• WHAT NEEDS TO BE DONE
I'd like every record given again exactly, please.

Data entries
%%

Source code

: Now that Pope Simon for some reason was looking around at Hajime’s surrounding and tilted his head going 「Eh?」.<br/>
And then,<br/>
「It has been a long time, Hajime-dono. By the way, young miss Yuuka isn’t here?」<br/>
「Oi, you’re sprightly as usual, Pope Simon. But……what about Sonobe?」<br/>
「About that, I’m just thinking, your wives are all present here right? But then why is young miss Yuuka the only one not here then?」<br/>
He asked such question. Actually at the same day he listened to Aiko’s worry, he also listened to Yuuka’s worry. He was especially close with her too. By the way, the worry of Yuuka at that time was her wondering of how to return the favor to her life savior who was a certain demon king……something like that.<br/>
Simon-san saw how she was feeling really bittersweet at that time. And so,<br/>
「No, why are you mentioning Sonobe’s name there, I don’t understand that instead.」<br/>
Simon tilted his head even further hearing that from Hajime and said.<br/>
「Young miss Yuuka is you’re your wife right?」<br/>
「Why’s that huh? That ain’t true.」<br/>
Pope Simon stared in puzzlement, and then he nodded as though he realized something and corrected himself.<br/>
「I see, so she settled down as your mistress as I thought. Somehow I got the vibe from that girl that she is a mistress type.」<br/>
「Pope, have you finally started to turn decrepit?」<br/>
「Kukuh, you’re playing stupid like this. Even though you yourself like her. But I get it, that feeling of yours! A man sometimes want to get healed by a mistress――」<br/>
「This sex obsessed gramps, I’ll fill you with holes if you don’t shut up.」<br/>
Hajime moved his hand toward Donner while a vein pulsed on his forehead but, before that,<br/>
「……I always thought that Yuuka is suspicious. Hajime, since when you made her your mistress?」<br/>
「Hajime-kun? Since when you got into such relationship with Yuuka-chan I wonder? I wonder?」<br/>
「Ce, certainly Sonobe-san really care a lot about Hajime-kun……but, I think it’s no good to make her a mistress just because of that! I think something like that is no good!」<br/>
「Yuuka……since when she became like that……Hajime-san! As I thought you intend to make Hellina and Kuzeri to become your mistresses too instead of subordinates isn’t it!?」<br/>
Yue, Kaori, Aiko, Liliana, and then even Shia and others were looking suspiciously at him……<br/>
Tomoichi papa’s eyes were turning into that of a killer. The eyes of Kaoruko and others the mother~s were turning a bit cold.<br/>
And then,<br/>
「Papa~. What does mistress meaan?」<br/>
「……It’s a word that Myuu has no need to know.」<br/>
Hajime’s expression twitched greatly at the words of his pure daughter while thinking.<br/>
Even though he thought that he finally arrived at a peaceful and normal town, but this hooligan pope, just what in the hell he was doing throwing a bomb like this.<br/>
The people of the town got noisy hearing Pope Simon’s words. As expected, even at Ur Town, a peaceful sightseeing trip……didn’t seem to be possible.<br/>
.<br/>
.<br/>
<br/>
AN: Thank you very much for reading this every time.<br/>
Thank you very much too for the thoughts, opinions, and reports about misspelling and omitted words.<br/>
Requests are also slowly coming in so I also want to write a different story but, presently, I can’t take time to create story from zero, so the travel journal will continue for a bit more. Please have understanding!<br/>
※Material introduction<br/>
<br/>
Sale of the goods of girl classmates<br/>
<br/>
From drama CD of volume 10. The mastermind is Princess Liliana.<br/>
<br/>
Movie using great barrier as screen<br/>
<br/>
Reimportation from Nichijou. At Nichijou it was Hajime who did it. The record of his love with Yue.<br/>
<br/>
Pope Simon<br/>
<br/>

%%

• REPLY TO THE EXERCISE
Source code

: Now that Pope Simon for some reason was looking around at Hajime’s surrounding and tilted his head going 「Eh?」.<br/>
And then,<br/>
「It has been a long time, Hajime-dono. By the way, young miss Yuuka isn’t here?」<br/>
「Oi, you’re sprightly as usual, Pope Simon. But……what about Sonobe?」<br/>
「About that, I’m just thinking, your wives are all present here right? But then why is young miss Yuuka the only one not here then?」<br/>
He asked such question. Actually at the same day he listened to Aiko’s worry, he also listened to Yuuka’s worry. He was especially close with her too. By the way, the worry of Yuuka at that time was her wondering of how to return the favor to her life savior who was a certain demon king……something like that.<br/>
Simon-san saw how she was feeling really bittersweet at that time. And so,<br/>
「No, why are you mentioning Sonobe’s name there, I don’t understand that instead.」<br/>
Simon tilted his head even further hearing that from Hajime and said.<br/>
「Young miss Yuuka is you’re your wife right?」<br/>
「Why’s that huh? That ain’t true.」<br/>
Pope Simon stared in puzzlement, and then he nodded as though he realized something and corrected himself.<br/>
「I see, so she settled down as your mistress as I thought. Somehow I got the vibe from that girl that she is a mistress type.」<br/>
「Pope, have you finally started to turn decrepit?」<br/>
「Kukuh, you’re playing stupid like this. Even though you yourself like her. But I get it, that feeling of yours! A man sometimes want to get healed by a mistress――」<br/>
「This sex obsessed gramps, I’ll fill you with holes if you don’t shut up.」<br/>
Hajime moved his hand toward Donner while a vein pulsed on his forehead but, before that,<br/>
「……I always thought that Yuuka is suspicious. Hajime, since when you made her your mistress?」<br/>
「Hajime-kun? Since when you got into such relationship with Yuuka-chan I wonder? I wonder?」<br/>
「Ce, certainly Sonobe-san really care a lot about Hajime-kun……but, I think it’s no good to make her a mistress just because of that! I think something like that is no good!」<br/>
「Yuuka……since when she became like that……Hajime-san! As I thought you intend to make Hellina and Kuzeri to become your mistresses too instead of subordinates isn’t it!?」<br/>
Yue, Kaori, Aiko, Liliana, and then even Shia and others were looking suspiciously at him……<br/>
Tomoichi papa’s eyes were turning into that of a killer. The eyes of Kaoruko and others the mother~s were turning a bit cold.<br/>
And then,<br/>
「Papa~. What does mistress meaan?」<br/>
「……It’s a word that Myuu has no need to know.」<br/>
Hajime’s expression twitched greatly at the words of his pure daughter while thinking.<br/>
Even though he thought that he finally arrived at a peaceful and normal town, but this hooligan pope, just what in the hell he was doing throwing a bomb like this.<br/>
The people of the town got noisy hearing Pope Simon’s words. As expected, even at Ur Town, a peaceful sightseeing trip……didn’t seem to be possible.<br/>
.<br/>
.<br/>
<br/>
AN: Thank you very much for reading this every time.<br/>
Thank you very much too for the thoughts, opinions, and reports about misspelling and omitted words.<br/>
Requests are also slowly coming in so I also want to write a different story but, presently, I can’t take time to create story from zero, so the travel journal will continue for a bit more. Please have understanding!<br/>
※Material introduction<br/>
<br/>
Sale of the goods of girl classmates<br/>
<br/>
From drama CD of volume 10. The mastermind is Princess Liliana.<br/>
<br/>
Movie using great barrier as screen<br/>
<br/>
Reimportation from Nichijou. At Nichijou it was Hajime who did it. The record of his love with Yue.<br/>
<br/>
Pope Simon<br/>
<br/>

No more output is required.